Even brands at the top of the watchmaking pyramid have acknowledged the need to introduce more affordable watches.

In January, for example, the prestige watchmaker Greubel Forsey rolled out its first steel watch for about $170,000 — a third of the cost of most of its timepieces.

In Basel, buyers also can expect to see more streamlined product offerings, as watchmakers place greater emphasis on proven sellers.

“New products will still be very important for the brands, but the novelties will be absolutely in line with the brand and its collections,” said Alexander Linz, founder of Watch-Insider.com. “We will see even more replicas of icons in the near future.”

Retail revisited

In addition, more brands are expected to embrace Internet sales in an effort to fight the gray market.

Demand for e-commerce in the watch space “clearly exists,” Mr. Levin said, “and by doing that, they take some of the wind out of all the players who are trying to reach that consumer in an unauthorized fashion.”

Meanwhile, a parallel revolution in brick-and-mortar retailing is reshaping the way high-end watchmakers court and, ultimately, win over their best clients. Take Material Good, a watch retailer in Manhattan’s SoHo neighborhood that could be mistaken for an haute bachelor pad. A wall display of timepieces from Richard Mille, Audemars Piguet and Bamford Watch Department seems like a stylish backdrop to the main event: a loft space decorated with contemporary art and furnished with a Vladimir Kagen Serpentine sofa, a black walnut dining table that seats 14 and a fully equipped kitchen.

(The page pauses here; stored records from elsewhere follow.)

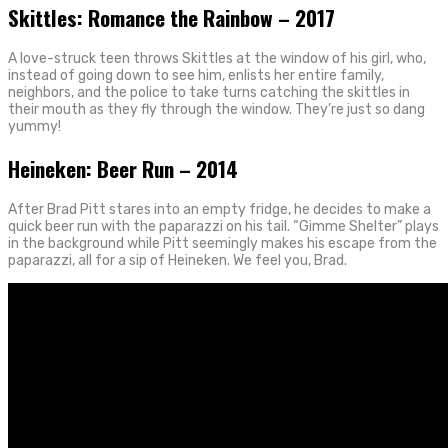
Skittles: Romance the Rainbow – 2017
A love-struck teen throws Skittles at the window of his girl, who,
instead of going down to see him, enlists her entire family,
neighbors, and the police to take turns catching the skittles in
their mouth as they fly through the window. They’re just so dang
yummy!
Heineken: Beer Run – 2014
After Brad Pitt stares into an empty fridge, he decides to make a
quick beer run with the paparazzi on his tail. “Gimme Shelter” plays
in the background while Pitt seemingly makes his escape from the
paparazzi, all for a sip of Heineken. We feel you, Brad.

“The whole concept is unforced luxury,” said Rob Ronen, a former Audemars Piguet wholesale manager who opened the upstairs retail space last September with his business partner, the diamond merchant Michael Herman.

“It’s supposed to be organic, like a home. Clients roam around, they hang out.”

Whether they buy is another question.

Even in the best of times, the ranks of serious watch buyers are thin. Gary Getz, a collector who is chief executive of a management consulting firm based in Portola Valley, Calif., and a frequent contributor to the watch blog Quill & Pad, shared an illustrative anecdote.

In 2007, he visited the independent watchmaker Kari Voutilainen at his Swiss workshop.

“He pulled out a tray with tissues,” Mr. Getz recalled. “Each tissue hid a movement, and on top of each packet was somebody’s first name: Alex, Terry, Alan, Alberto, Roberto. I knew 75 percent of these people by their first names only.”

Mr. Getz elaborated on his point: “The tendency when you get attacked from below by smartwatches is to keep going upmarket, and what happens is that the market gets so thin up there that you can basically overperform your way out of business.”

So what’s a growth-minded watchmaker to do?

Mr. Biver is convinced the only way to thrive during a downturn is to focus on winning market share.

“When the market is easy, even the weak are successful,” he said. “A market that is difficult is welcome for strong people, because it’s the only way for the strong to get stronger.”